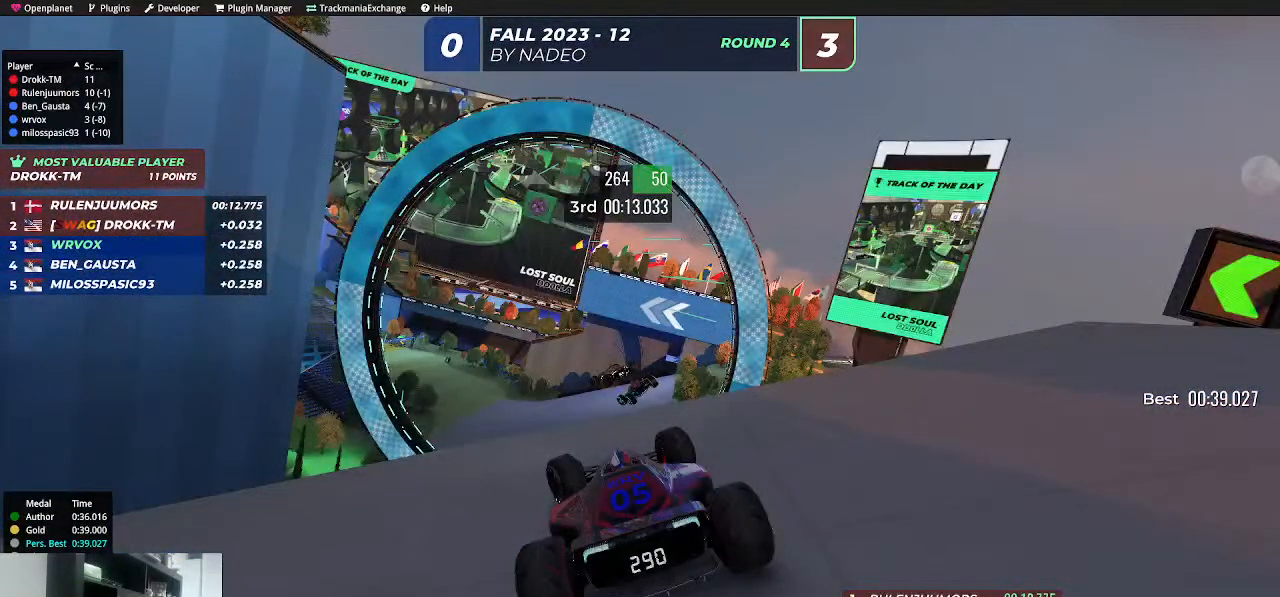
{"keys": ["up"], "events": []}
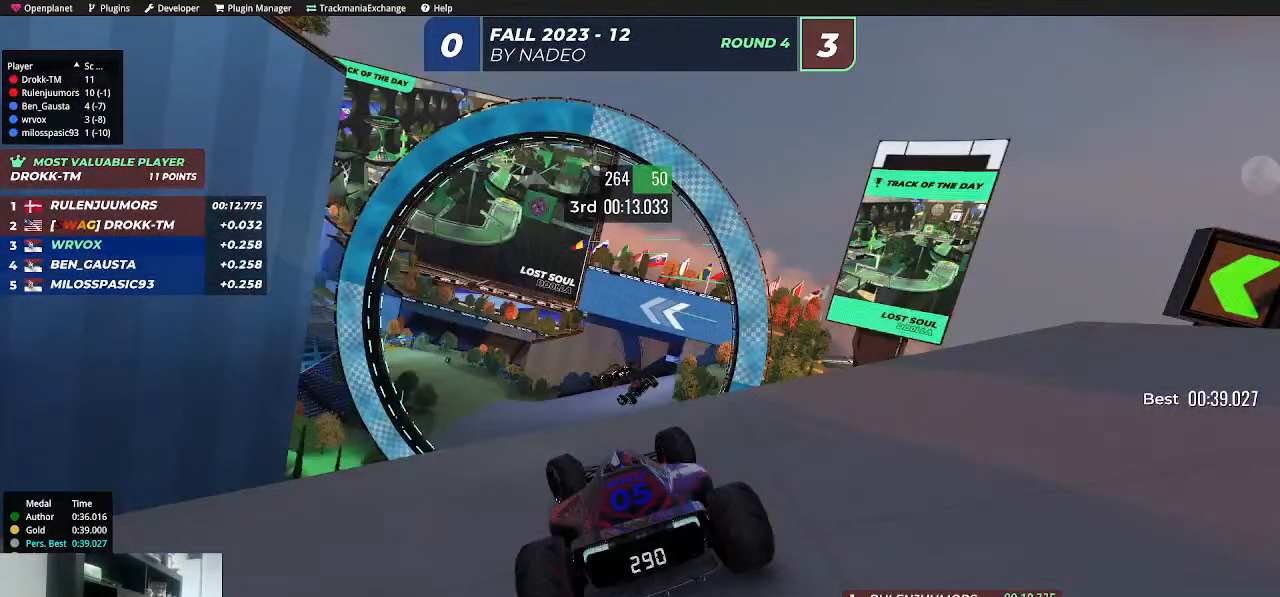
{"keys": ["up"], "events": []}
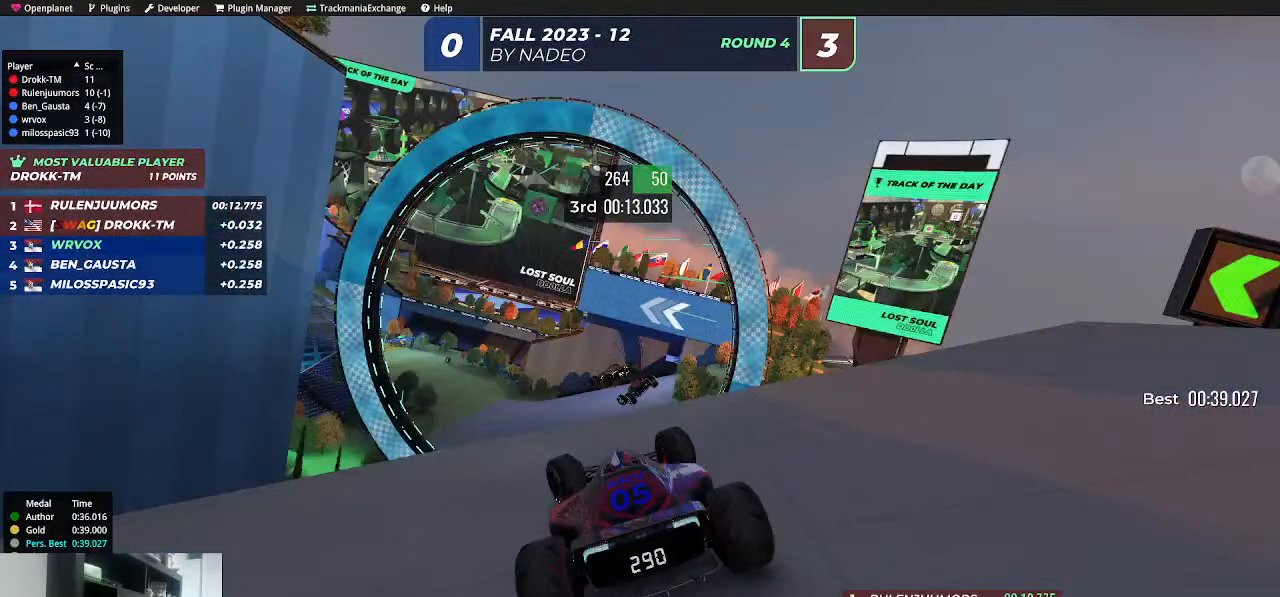
{"keys": ["up"], "events": []}
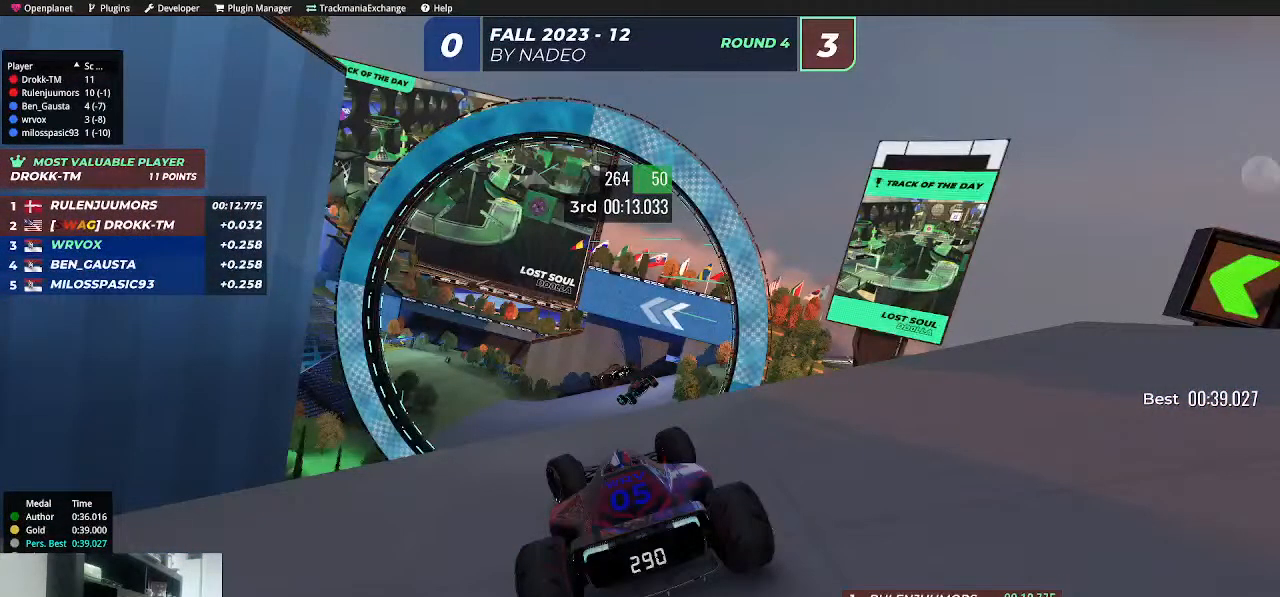
{"keys": ["up"], "events": []}
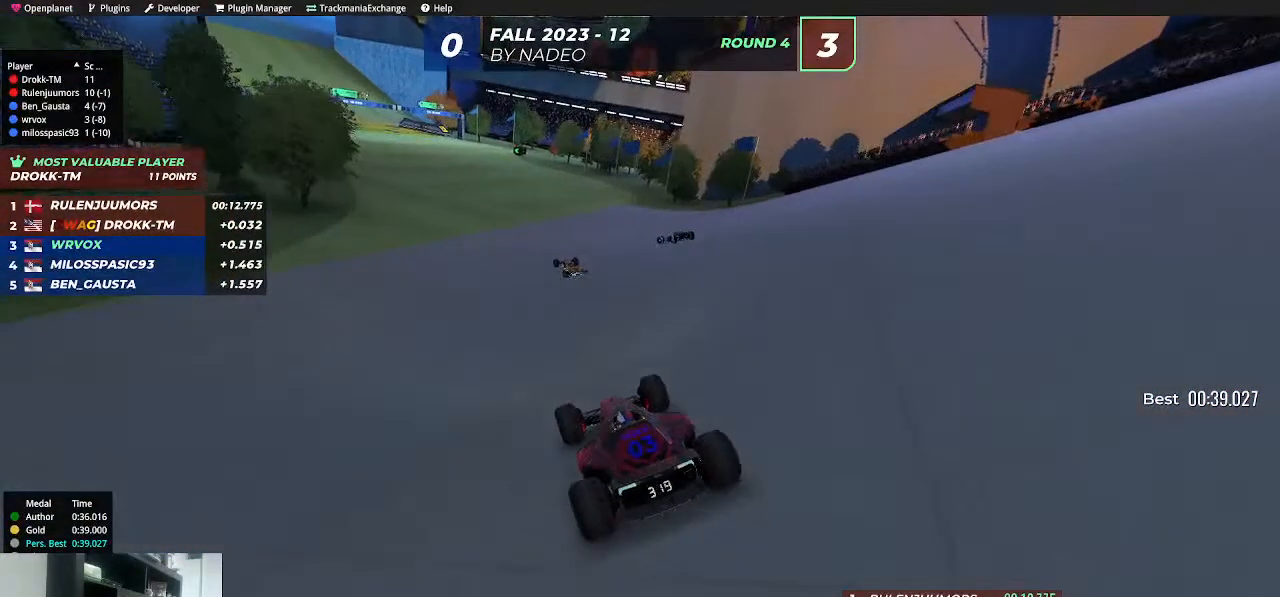
{"keys": ["up"], "events": [[150, "left", "down"], [317, "left", "up"], [384, "left", "down"], [467, "left", "up"]]}
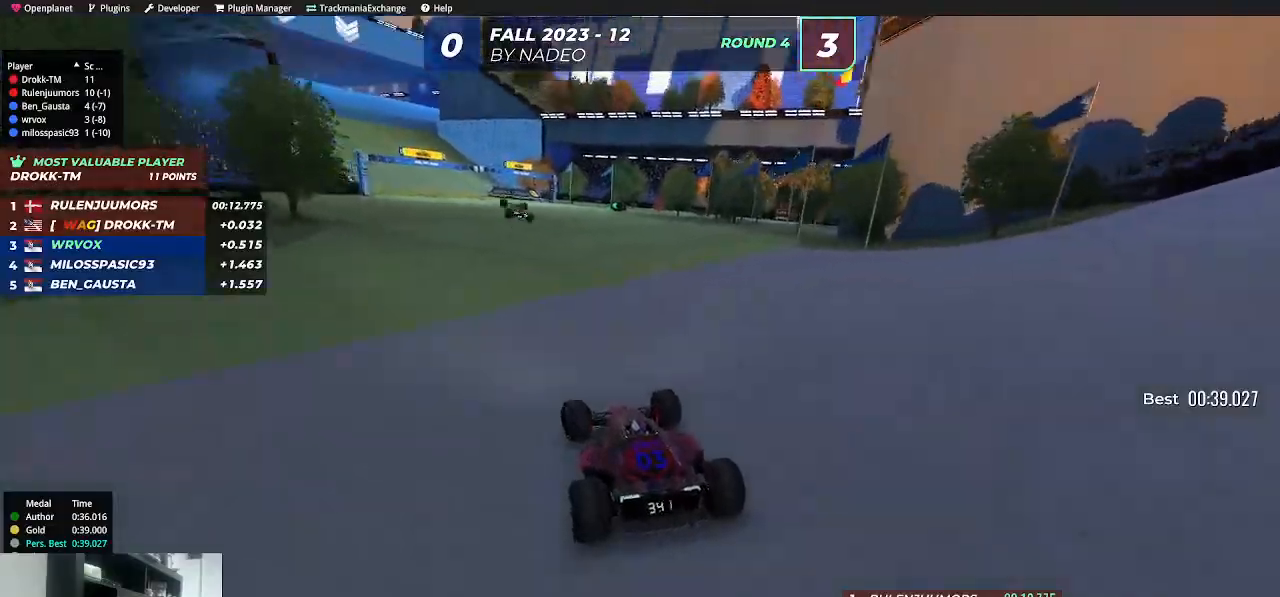
{"keys": ["up"], "events": [[134, "left", "down"], [200, "left", "up"], [334, "left", "down"], [400, "left", "up"]]}
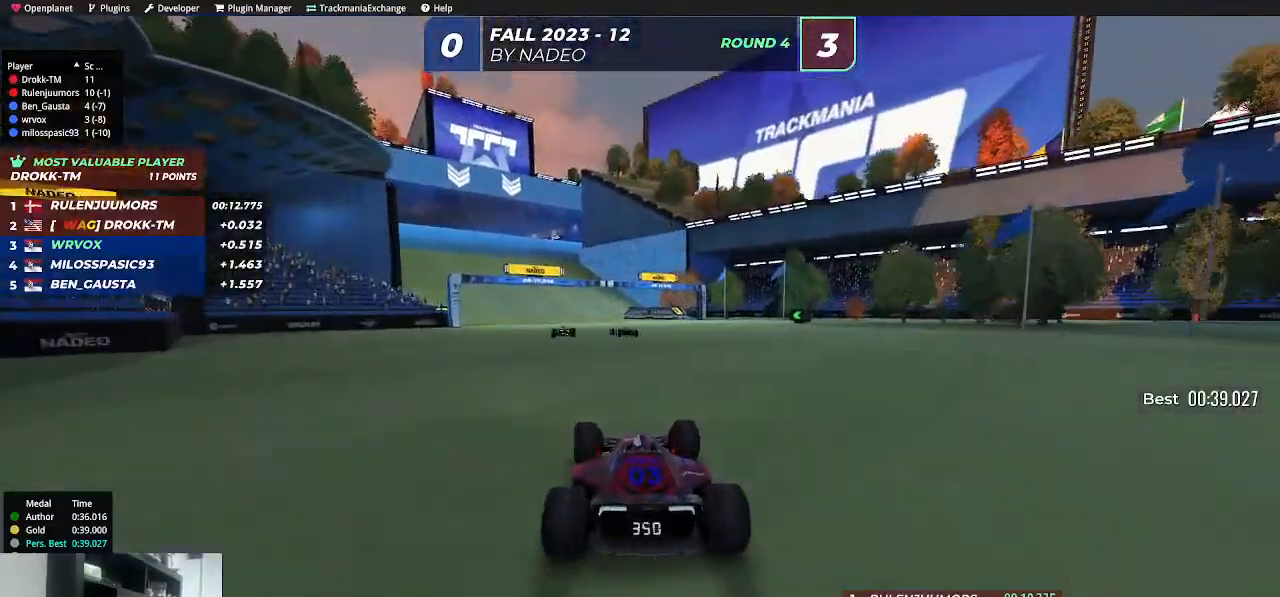
{"keys": ["up"], "events": [[117, "left", "down"], [284, "left", "up"], [334, "left", "down"], [434, "left", "up"]]}
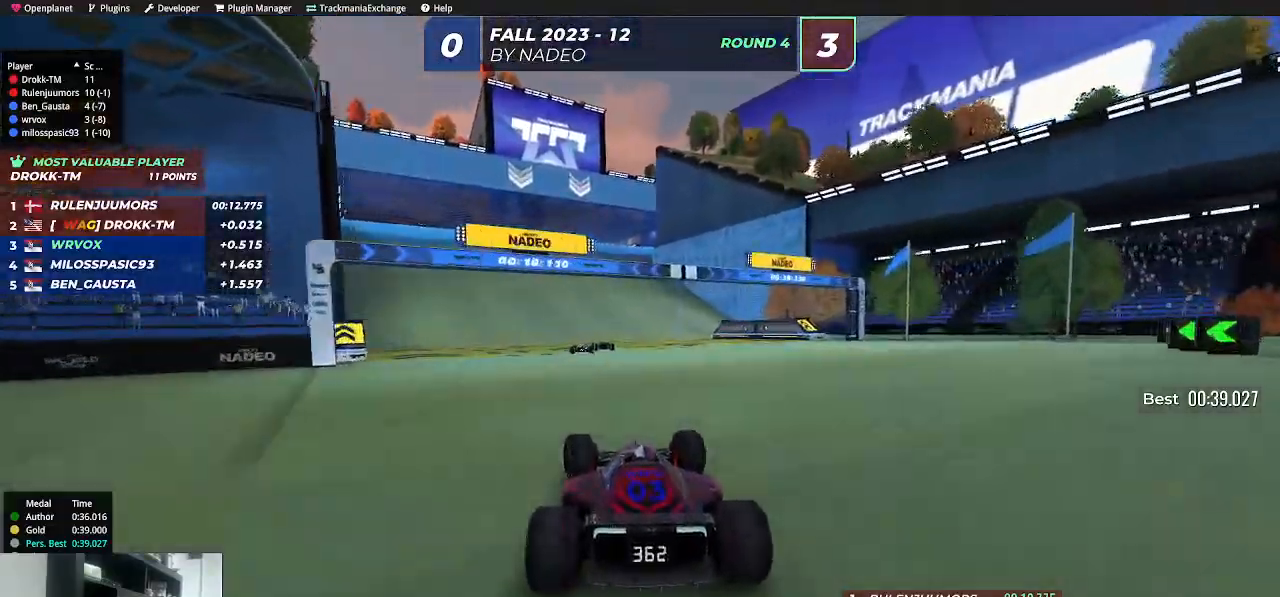
{"keys": ["left", "up"], "events": [[50, "left", "down"], [117, "left", "up"], [484, "left", "down"]]}
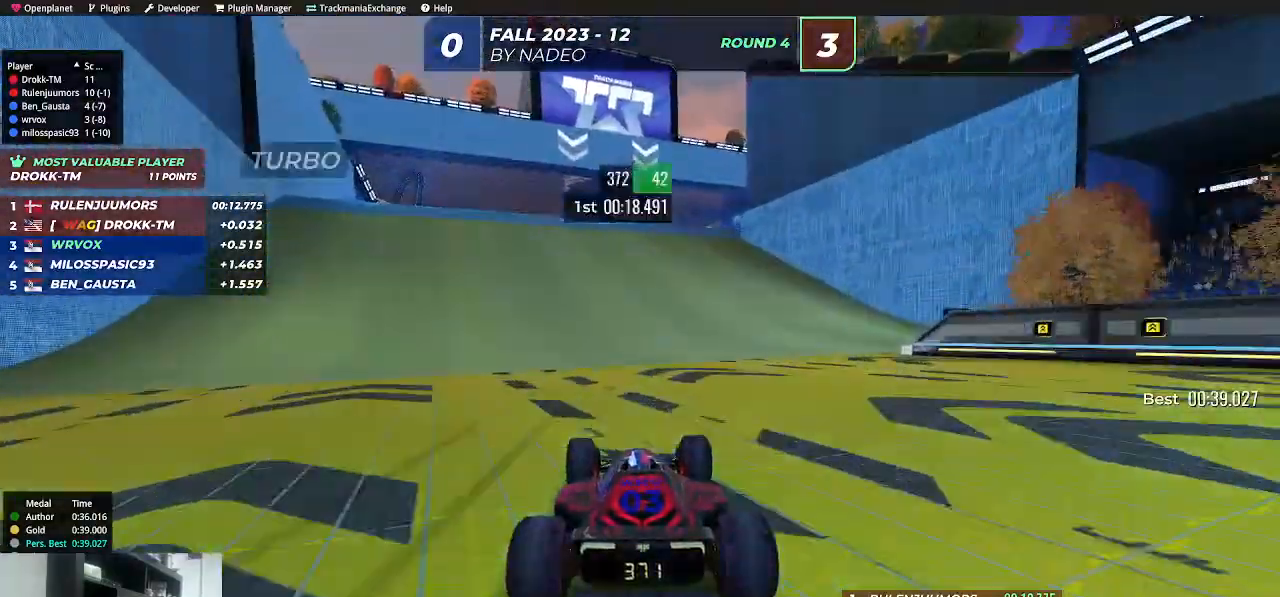
{"keys": ["up"], "events": [[17, "left", "up"], [367, "left", "down"], [417, "left", "up"]]}
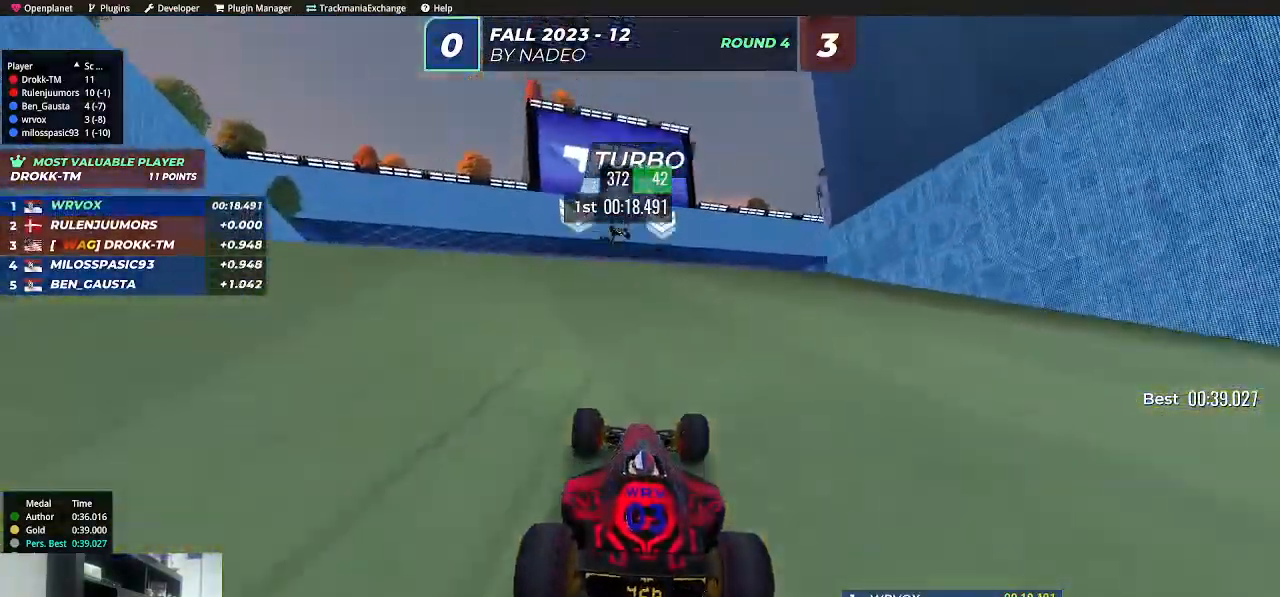
{"keys": ["up"], "events": []}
☆ ☆ ☆ ☆
Work required: Counting every line of the entries that holds the word "left", report the total and no other text.

Answer section: 5